Thursday, January 12, 2012

Royal Bank of Scotland is fixing a 3-year plan to further reduce risk and focus more on domestic retail and corporate banking






(Reuters) - Royal Bank of Scotland is to axe about 3,500 investment bank jobs and sell or shut equities and advisory business under a 3-year plan to further reduce risk and focus more on domestic retail and corporate banking.

RBS will reorganize its wholesale business into "markets" and "international banking," scrapping GBM. Former GBM chief executive John Hourican will head the two businesses.

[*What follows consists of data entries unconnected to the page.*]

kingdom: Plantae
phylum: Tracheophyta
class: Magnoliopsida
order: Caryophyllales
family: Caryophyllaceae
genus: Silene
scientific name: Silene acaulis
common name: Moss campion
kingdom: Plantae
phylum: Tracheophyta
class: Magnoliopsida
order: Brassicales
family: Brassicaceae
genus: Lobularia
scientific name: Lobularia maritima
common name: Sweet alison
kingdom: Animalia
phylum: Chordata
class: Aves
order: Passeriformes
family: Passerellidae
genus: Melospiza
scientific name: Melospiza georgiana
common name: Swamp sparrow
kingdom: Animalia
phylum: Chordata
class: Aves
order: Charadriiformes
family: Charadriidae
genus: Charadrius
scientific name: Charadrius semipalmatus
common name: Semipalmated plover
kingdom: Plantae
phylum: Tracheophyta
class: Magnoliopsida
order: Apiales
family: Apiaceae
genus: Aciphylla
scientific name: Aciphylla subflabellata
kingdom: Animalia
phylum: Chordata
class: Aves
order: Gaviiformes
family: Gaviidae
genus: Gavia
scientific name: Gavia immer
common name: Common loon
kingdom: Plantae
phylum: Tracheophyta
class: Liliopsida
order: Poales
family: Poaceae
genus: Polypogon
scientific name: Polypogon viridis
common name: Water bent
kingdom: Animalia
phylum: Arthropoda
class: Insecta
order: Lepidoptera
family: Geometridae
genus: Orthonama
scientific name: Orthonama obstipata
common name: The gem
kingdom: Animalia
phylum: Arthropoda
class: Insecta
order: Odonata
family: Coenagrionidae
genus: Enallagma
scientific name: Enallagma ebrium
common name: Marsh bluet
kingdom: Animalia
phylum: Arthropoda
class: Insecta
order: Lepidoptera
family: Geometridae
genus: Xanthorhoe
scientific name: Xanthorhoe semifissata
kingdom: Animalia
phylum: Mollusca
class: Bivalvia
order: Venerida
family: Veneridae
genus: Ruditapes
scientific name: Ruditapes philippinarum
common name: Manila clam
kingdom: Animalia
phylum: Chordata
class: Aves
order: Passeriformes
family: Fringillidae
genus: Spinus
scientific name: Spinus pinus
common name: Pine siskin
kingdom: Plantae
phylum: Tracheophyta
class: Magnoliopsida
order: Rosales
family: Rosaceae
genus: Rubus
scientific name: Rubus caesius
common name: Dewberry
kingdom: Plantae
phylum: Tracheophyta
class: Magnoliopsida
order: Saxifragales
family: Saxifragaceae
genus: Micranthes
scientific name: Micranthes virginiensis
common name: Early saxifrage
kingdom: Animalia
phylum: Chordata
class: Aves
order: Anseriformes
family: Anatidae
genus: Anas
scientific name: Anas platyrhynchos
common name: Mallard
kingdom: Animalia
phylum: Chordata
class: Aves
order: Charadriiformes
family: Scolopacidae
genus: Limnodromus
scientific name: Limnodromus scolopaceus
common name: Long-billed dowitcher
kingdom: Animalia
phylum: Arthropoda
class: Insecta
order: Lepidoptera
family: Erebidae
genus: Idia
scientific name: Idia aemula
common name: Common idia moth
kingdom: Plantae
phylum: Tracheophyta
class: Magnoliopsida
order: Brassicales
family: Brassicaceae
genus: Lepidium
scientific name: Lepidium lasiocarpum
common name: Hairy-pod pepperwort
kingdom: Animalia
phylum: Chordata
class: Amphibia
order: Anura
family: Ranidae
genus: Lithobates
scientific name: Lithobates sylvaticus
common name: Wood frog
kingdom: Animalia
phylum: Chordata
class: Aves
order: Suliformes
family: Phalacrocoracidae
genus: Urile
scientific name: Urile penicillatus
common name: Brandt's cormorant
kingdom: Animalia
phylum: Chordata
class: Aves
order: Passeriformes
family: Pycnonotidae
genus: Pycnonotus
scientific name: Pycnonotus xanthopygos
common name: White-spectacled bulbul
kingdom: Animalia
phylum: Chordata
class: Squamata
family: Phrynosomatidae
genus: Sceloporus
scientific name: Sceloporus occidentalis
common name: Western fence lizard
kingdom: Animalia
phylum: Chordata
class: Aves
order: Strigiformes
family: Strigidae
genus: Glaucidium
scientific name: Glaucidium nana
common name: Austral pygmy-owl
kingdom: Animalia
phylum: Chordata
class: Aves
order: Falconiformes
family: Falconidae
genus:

The move could see the disappearance of Hoare Govett, one of the oldest and most distinguished names in British corporate broking. RBS acquired the business as part of its disastrous purchase of parts of Dutch bank ABN Amro in 2007, but it has remained a second-tier firm in equities.

Australia and New Zealand Banking group and Commonwealth Bank of Australia are considering bidding for parts of Royal Bank of Scotland's Australian unit, two sources with knowledge of the issue said on Thursday.

RBS, 83 percent owned by the UK government, on Thursday said it will exit from cash equities, corporate broking, equity capital markets and mergers and acquisitions businesses.

UK finance minister George Osborne last month told the bank to shrink GBM further to become less risky, even after halving in size in the last three years.